2020 Débri(s)collages
Du 20 mars 2020 au 30 juin 2021
17 mars 2020, premier jour du premier confinement. Un jour de fête sans fête. A cette date, j’ai entrepris d’empiler le quotidien (journaux) pour en faire des mois jusqu’à ce jour mais pas seulement. Je suis lecteur et collagiste à mes moments perdus. Six mètres carrés, un panneau d’affichage revêtu des restes colorés et déchirés d’un affichage précédent. Entre les quotidiens imprimés et cette surface, je me suis imposé un travail de Sisyphe. Bien loin de m’infliger un châtiment, c’est la signification qui m’intéresse. A juste titre, ce sont les chapeaux des articles faisant référence à la covid19 qui ont retenu mon attention. Je lis, je feuillette, je découpe et j’accumule ces morceaux du quotidien. Je dépèce sans être couteau. De juillet à octobre, je taille et je colle. Trente deux heures passées à classer, à tourner les pages une par une, à séparer les titres des articles, puis à les coller un par un sur cette étendue. Au fur et à mesure de l’avancement, je photographie ce canevas de mots imprimés tissant une géographie partielle du monde. Parfois une pluie sévère m’offre une récompense inattendue. Le travail réalisé devient tout à coup transparent et révèle la « toile » qui sert de support aux bandes assemblées, sans barrière. Fin octobre, la surface du panneau n’est pas entièrement recouverte ! Le nouveau confinement vient à ma rescousse. Je continue donc d’entasser le quotidien pour opérer à nouveau début mars. En attendant, le travail réalisé en extérieur est laissé à l’abandon pour quelques mois. La pluie et le vent lutteront mot à mot plutôt que pied à pied pendant cette pause imposée. Mars 2021, retour avec la pile de journaux conservée, à savoir novembre ; décembre pour 2020 et janvier et février pour 2021. Les collages laissés à l’abandon pendant cette période de quatre mois ont tenu le coup.
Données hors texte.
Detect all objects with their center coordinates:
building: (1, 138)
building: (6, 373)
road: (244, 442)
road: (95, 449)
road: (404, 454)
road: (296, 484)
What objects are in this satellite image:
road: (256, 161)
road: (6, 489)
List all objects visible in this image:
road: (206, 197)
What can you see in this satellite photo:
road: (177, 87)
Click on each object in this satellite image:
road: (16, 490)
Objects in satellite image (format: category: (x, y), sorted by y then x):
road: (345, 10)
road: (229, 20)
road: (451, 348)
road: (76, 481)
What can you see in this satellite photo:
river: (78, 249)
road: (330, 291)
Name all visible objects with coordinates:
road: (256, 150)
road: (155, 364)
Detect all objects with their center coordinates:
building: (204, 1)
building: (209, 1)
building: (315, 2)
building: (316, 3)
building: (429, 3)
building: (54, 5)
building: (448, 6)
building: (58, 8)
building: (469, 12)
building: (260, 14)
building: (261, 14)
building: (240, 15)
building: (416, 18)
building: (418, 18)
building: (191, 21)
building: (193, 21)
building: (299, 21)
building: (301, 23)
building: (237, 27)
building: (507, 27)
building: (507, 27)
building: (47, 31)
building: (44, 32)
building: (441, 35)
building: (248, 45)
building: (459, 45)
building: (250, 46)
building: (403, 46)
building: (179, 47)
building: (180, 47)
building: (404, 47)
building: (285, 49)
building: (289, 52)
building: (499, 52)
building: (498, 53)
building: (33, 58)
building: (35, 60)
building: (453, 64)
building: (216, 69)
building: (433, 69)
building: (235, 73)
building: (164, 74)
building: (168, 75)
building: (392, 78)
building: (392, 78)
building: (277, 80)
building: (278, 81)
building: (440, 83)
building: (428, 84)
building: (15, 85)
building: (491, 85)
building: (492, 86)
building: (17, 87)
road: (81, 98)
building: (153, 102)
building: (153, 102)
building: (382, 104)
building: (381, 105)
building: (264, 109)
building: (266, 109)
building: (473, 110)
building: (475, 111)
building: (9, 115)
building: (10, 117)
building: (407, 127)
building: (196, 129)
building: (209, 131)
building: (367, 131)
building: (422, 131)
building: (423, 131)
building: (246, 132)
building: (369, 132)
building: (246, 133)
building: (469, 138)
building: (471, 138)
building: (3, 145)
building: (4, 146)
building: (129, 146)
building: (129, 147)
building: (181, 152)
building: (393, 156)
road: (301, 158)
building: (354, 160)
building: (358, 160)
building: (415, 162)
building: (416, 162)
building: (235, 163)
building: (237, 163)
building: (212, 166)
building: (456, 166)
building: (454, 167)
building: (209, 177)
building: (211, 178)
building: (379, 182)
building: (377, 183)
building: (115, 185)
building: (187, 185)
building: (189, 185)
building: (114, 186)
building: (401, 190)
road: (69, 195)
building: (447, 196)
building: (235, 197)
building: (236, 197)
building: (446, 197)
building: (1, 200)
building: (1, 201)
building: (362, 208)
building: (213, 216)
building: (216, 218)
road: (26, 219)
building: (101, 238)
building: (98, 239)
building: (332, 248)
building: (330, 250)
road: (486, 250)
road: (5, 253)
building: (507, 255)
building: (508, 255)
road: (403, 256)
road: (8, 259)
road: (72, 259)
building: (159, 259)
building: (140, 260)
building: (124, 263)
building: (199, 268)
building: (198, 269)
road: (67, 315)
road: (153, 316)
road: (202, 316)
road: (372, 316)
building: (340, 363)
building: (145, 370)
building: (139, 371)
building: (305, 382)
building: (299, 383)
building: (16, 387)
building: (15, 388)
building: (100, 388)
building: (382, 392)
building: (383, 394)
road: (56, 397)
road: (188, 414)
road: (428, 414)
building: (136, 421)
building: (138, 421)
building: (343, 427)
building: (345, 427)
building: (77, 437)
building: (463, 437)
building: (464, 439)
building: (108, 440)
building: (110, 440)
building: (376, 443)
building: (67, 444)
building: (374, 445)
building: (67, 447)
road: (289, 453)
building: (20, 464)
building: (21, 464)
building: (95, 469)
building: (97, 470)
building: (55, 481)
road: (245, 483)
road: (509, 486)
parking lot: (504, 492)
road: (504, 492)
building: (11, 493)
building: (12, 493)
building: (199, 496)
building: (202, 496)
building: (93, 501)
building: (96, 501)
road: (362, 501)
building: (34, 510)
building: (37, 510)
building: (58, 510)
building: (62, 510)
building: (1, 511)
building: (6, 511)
Le rituel reprend, découpage et assemblage. Je continue à égrener le quotidien. La surface publicitaire du panneau d’affichage disparaît tout doucement. Le 22 juin, sous les assauts répétés de la pluie et du vent, l’affichage humidifié se décolle. Une fois le papier asséché, je découpe les six mètres carrés en huit panneaux de 70 cm x 100 cm. Je décide d’arrêter ce travail de bénédictin le 30 juin 2021.